All pictures are to be dropped, and everything else in the data duplicated exactly.

-------- RECORDS PROVIDED --------

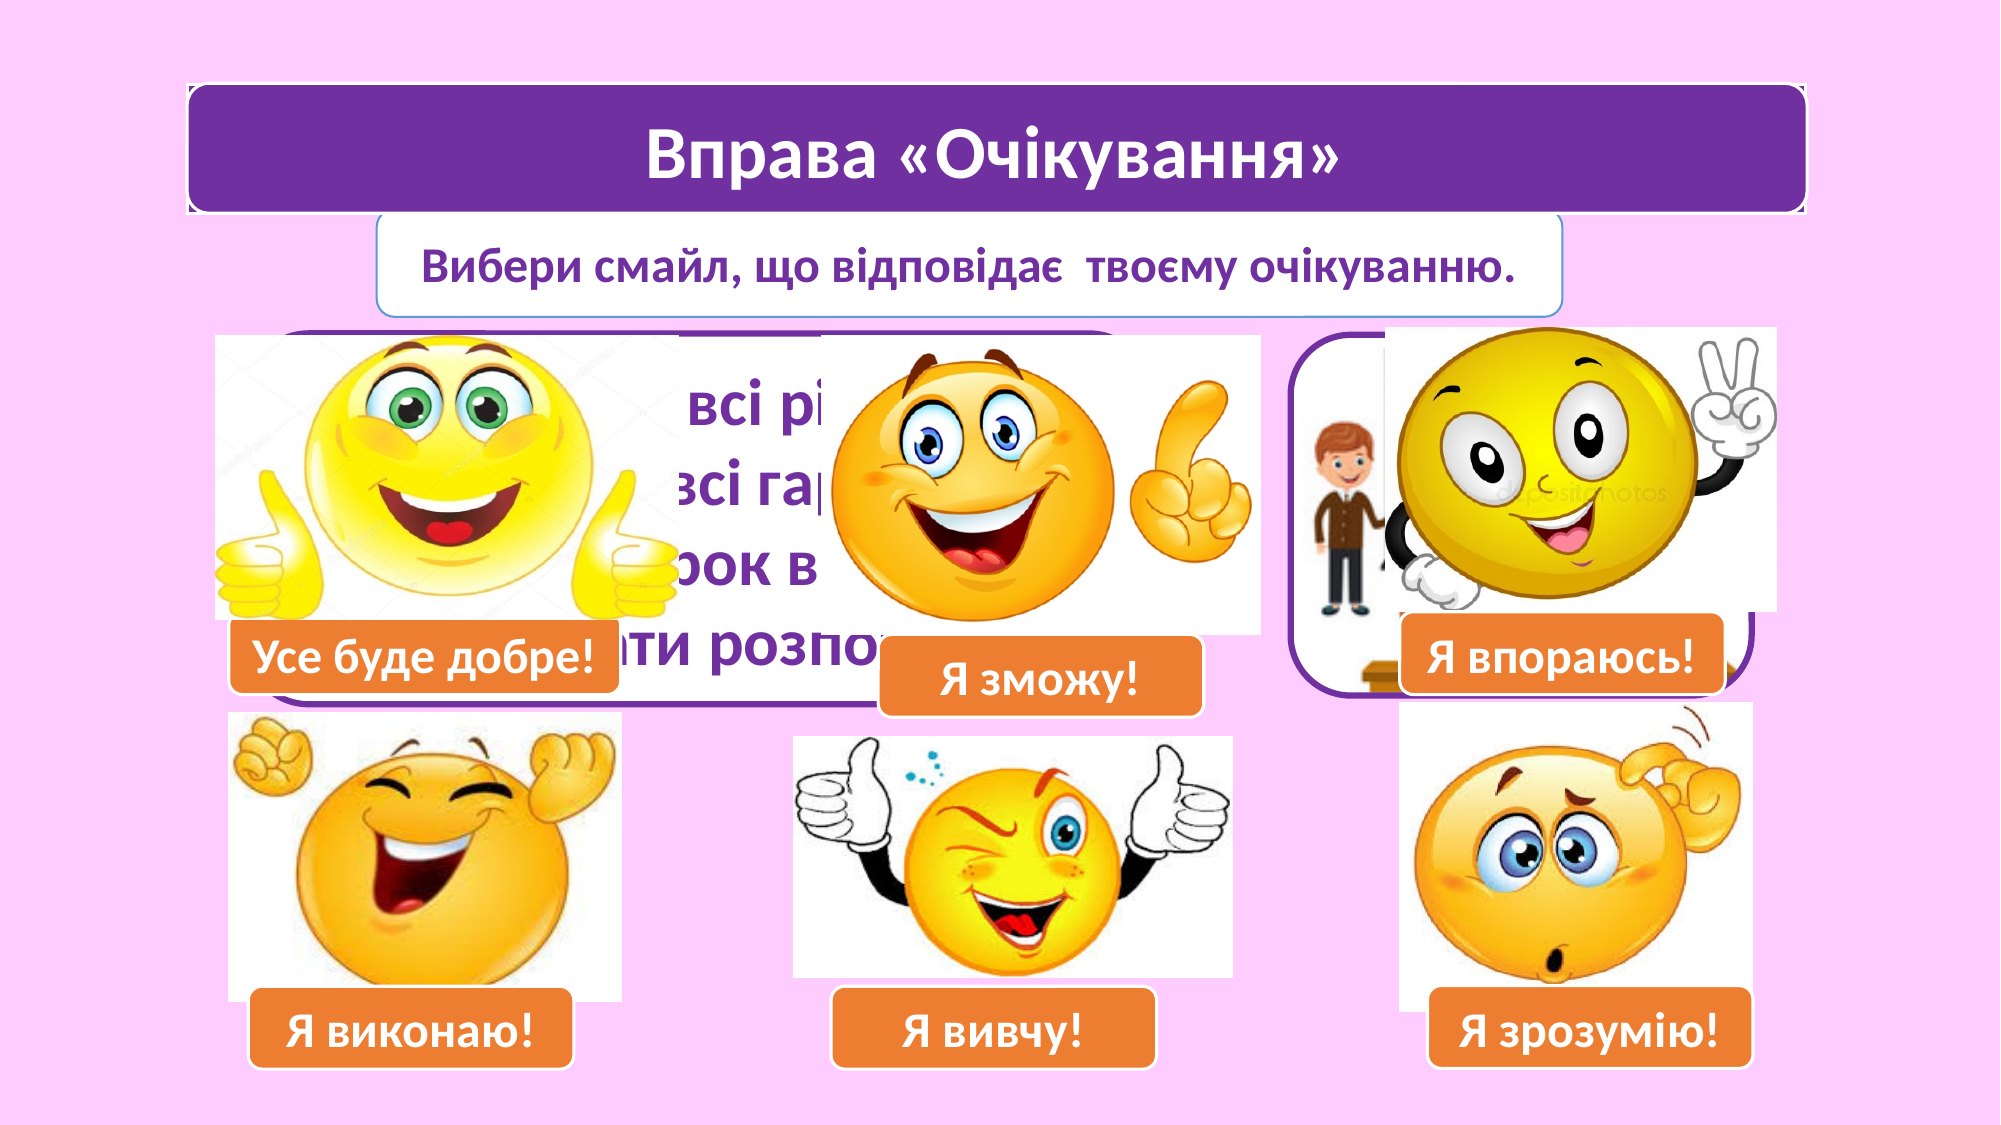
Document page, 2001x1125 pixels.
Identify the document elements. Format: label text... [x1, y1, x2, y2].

text_box Усе буде добре! [227, 620, 623, 697]
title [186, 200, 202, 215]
text_box Я вивчу! [829, 984, 1159, 1071]
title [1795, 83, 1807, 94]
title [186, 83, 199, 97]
text_box Я виконаю! [246, 1002, 576, 1071]
picture [228, 712, 622, 1002]
picture [1399, 702, 1754, 1012]
picture [215, 335, 679, 620]
picture [821, 335, 1261, 635]
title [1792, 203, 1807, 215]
text_box Вибери смайл, що відповідає твоєму очікуванню. [375, 215, 1564, 318]
picture [1290, 327, 1777, 696]
text_box Я зможу! [876, 635, 1206, 719]
text_box Сядьте, діти, всі рівненько. Усміхніться всі гарненько, Настрій на урок візьмемо, Й працювати розпочнемо. [277, 332, 1107, 706]
text_box Я зрозумію! [1425, 995, 1755, 1070]
picture [793, 736, 1233, 978]
text_box Вправа «Очікування» [185, 81, 1809, 215]
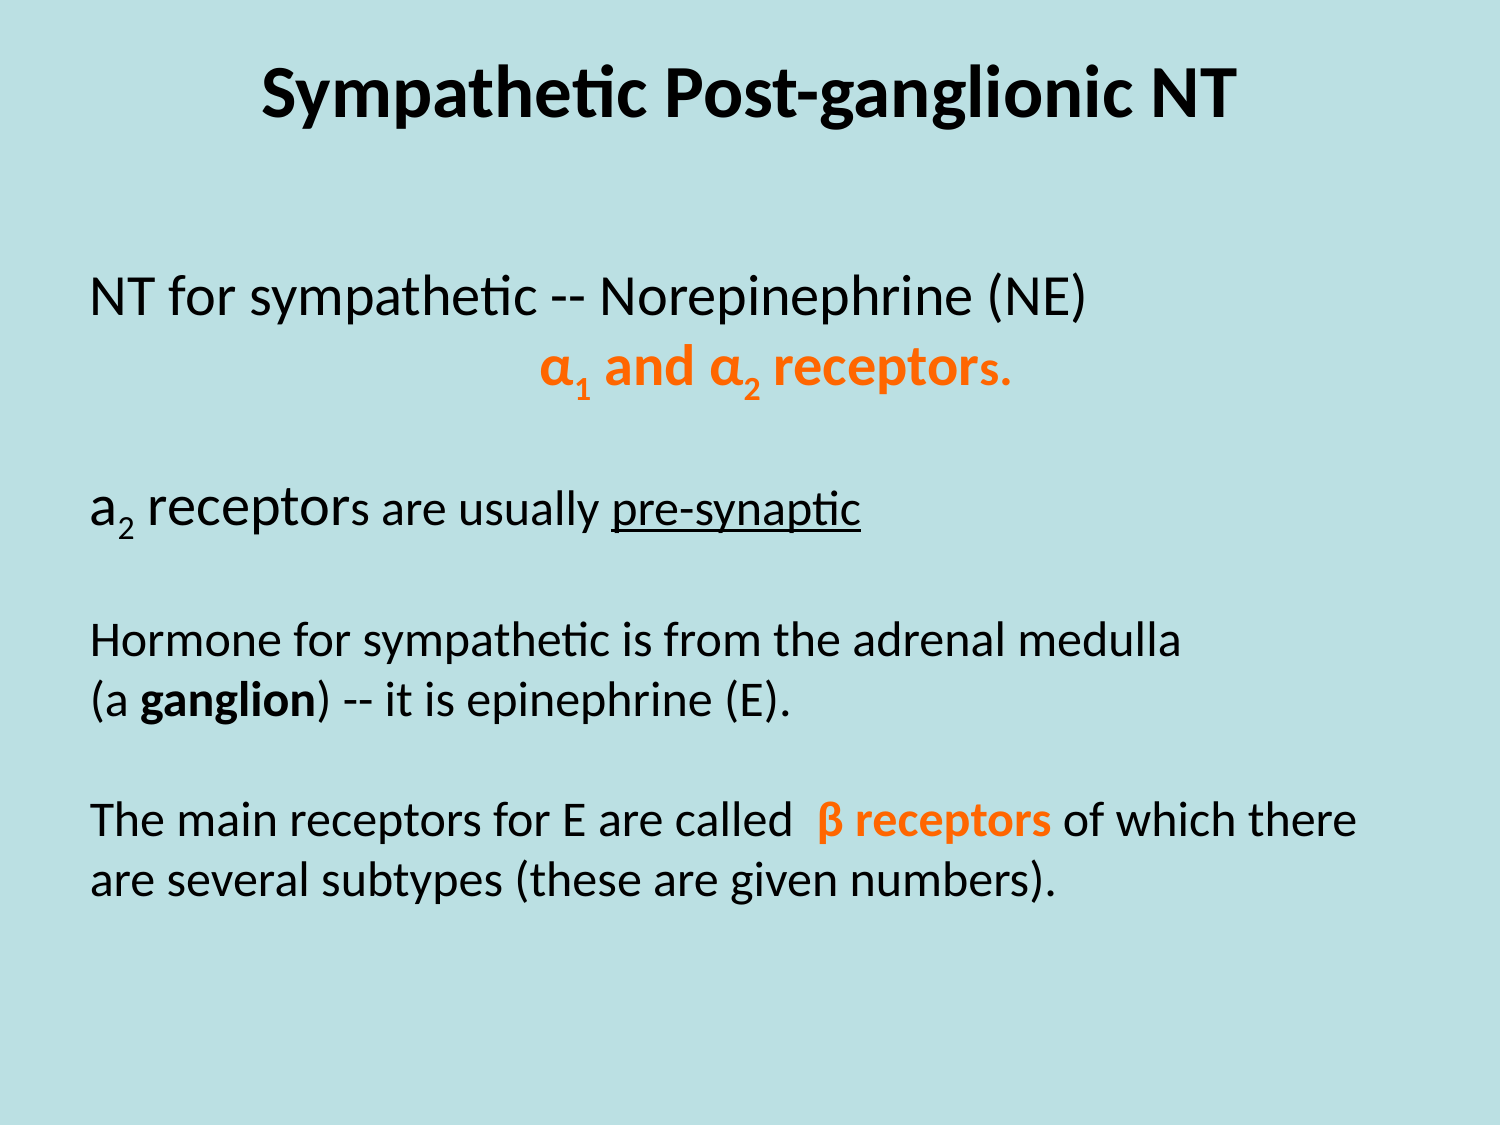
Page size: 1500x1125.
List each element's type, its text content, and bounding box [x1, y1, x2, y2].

title Sympathetic Post-ganglionic NT [112, 37, 1388, 138]
text_box NT for sympathetic -- Norepinephrine (NE) α1 and α2 receptors. a2 receptors are usually pre-synaptic Hormone for sympathetic is from the adrenal medulla (a ganglion) -- it is epinephrine (E). The main receptors for E are called β receptors of which there are several subtypes (these are given numbers). [74, 249, 1413, 914]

--------

• _ANSWER TO THIS EXERCISE_:
Document page, 2001x1125 pixels.
Identify the document elements. Format: label text... [x1, y1, x2, y2].

text_box Усе буде добре! [227, 620, 623, 697]
title [186, 200, 202, 215]
text_box Я вивчу! [829, 984, 1159, 1071]
title [1795, 83, 1807, 94]
title [186, 83, 199, 97]
text_box Я виконаю! [246, 1002, 576, 1071]
picture [228, 712, 622, 1002]
picture [1399, 702, 1754, 1012]
picture [215, 335, 679, 620]
picture [821, 335, 1261, 635]
title [1792, 203, 1807, 215]
text_box Вибери смайл, що відповідає твоєму очікуванню. [375, 215, 1564, 318]
picture [1290, 327, 1777, 696]
text_box Я зможу! [876, 635, 1206, 719]
text_box Сядьте, діти, всі рівненько. Усміхніться всі гарненько, Настрій на урок візьмемо, Й працювати розпочнемо. [277, 332, 1107, 706]
text_box Я зрозумію! [1425, 995, 1755, 1070]
picture [793, 736, 1233, 978]
text_box Вправа «Очікування» [185, 81, 1809, 215]
Page size: 1500x1125.
List each element's type, its text content, and bounding box [x1, y1, x2, y2].

title Sympathetic Post-ganglionic NT [112, 37, 1388, 138]
text_box NT for sympathetic -- Norepinephrine (NE) α1 and α2 receptors. a2 receptors are usually pre-synaptic Hormone for sympathetic is from the adrenal medulla (a ganglion) -- it is epinephrine (E). The main receptors for E are called β receptors of which there are several subtypes (these are given numbers). [74, 249, 1413, 914]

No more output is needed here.